• Patrick Hawes
  • Song of Songs (chamber version) (2010)

  • Novello & Co Ltd (World)
  • hp/string quintet
  • SATB
  • Soprano

Programme Note

The collection of love poetry which forms the Old Testament’s Song of Songs has always presented a conundrum to scholars. The orthodox understanding of its presence in the Canon of Scripture was the widespread use in the Prophets of the concept of God as the husband of Israel. For the Christian mystical tradition, the dialogue between the lover and the beloved gave voice to the relationship of the soul to Christ. Bernard of Clairvaux preached over fifty sermons on them! Jesus called himself ‘the Bridegroom’ giving authority to this reading. Some have seen Mary the Mother of Jesus in the references to the ‘room where my mother conceived me.’ The relationship of romantic and erotic love to spirituality is the subject of these songs. They express desire, hope, confusion and joy; the whole range of emotions experienced by the lover - but there is no final consummation.
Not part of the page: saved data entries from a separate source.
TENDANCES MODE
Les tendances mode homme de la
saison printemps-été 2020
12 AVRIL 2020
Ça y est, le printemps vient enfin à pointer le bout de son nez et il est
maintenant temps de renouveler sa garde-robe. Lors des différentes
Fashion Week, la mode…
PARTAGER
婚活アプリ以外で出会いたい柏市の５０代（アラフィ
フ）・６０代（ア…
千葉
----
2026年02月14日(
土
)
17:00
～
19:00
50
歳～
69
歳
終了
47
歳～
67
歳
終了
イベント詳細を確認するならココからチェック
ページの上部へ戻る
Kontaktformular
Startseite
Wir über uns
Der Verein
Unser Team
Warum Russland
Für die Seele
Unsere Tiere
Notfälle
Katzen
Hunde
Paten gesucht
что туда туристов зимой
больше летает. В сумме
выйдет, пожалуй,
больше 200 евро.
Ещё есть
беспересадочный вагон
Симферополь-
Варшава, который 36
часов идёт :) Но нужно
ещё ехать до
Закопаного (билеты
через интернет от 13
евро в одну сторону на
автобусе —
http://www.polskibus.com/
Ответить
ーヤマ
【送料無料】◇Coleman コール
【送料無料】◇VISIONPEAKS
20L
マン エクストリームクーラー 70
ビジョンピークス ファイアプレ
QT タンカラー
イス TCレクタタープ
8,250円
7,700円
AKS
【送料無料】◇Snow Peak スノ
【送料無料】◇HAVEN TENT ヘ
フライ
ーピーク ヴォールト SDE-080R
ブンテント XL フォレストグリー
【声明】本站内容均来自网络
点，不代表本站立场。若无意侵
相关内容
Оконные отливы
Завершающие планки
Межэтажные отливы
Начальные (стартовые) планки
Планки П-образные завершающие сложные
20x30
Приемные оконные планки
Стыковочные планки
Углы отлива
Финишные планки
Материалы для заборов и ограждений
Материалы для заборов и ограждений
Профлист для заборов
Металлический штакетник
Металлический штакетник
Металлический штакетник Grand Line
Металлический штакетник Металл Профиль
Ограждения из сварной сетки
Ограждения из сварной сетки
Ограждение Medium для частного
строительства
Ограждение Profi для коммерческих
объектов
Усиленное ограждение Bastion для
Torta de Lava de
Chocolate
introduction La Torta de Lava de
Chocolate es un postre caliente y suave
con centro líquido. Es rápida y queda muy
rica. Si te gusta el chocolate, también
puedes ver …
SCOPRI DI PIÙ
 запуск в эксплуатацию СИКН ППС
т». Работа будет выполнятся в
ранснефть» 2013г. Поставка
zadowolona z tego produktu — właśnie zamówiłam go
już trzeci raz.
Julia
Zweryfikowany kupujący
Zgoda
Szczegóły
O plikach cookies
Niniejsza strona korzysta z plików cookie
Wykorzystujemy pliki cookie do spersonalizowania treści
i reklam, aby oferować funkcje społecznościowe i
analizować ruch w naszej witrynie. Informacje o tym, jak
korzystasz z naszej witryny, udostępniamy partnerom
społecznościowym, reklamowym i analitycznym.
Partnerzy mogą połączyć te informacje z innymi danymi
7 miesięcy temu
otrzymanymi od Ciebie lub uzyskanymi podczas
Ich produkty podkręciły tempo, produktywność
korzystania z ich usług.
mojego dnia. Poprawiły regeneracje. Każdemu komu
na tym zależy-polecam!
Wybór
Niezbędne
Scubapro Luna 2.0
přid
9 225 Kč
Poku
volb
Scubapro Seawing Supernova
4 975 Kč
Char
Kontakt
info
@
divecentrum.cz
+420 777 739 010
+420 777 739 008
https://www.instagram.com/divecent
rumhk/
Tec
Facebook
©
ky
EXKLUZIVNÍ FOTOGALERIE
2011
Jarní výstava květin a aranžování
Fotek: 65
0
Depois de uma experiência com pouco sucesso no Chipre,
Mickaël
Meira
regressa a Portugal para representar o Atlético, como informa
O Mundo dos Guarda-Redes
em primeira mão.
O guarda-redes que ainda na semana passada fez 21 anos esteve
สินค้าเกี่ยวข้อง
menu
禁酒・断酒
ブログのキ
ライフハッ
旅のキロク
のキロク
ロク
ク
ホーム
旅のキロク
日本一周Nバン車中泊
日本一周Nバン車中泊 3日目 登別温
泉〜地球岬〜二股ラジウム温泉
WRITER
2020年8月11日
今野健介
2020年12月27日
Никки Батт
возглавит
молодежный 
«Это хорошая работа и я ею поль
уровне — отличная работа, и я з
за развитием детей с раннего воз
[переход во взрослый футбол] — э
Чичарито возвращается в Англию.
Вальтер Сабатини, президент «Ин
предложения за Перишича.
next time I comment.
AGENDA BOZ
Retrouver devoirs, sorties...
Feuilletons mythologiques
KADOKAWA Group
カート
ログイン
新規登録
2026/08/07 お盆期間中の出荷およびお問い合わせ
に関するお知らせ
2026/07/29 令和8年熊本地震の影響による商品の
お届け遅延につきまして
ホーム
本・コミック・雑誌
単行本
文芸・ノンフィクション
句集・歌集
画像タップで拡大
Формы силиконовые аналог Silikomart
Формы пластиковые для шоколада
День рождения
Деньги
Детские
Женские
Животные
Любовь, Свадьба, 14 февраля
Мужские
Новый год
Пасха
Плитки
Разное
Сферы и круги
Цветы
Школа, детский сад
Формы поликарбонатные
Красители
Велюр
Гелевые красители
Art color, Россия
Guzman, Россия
The metaphors of vine, wine, garden and fountain are ones that prefigure the language of Christian spirituality. They provide Christian spirituality with a language of love that is both sensual and spiritual, of earth and of heaven. The text for these songs is faithful to the text of the Bible but poetic licence has provided a narrative structure and the development of some metaphors. The cry of the lover to the beloved, the heightening of the senses through sumptuous smells and tastes, and the imagery of fire and nature provide a rich basis for a certain type of music - music born out of our time, yes, but which also draws upon the timelessness of tonality, consonance and balance.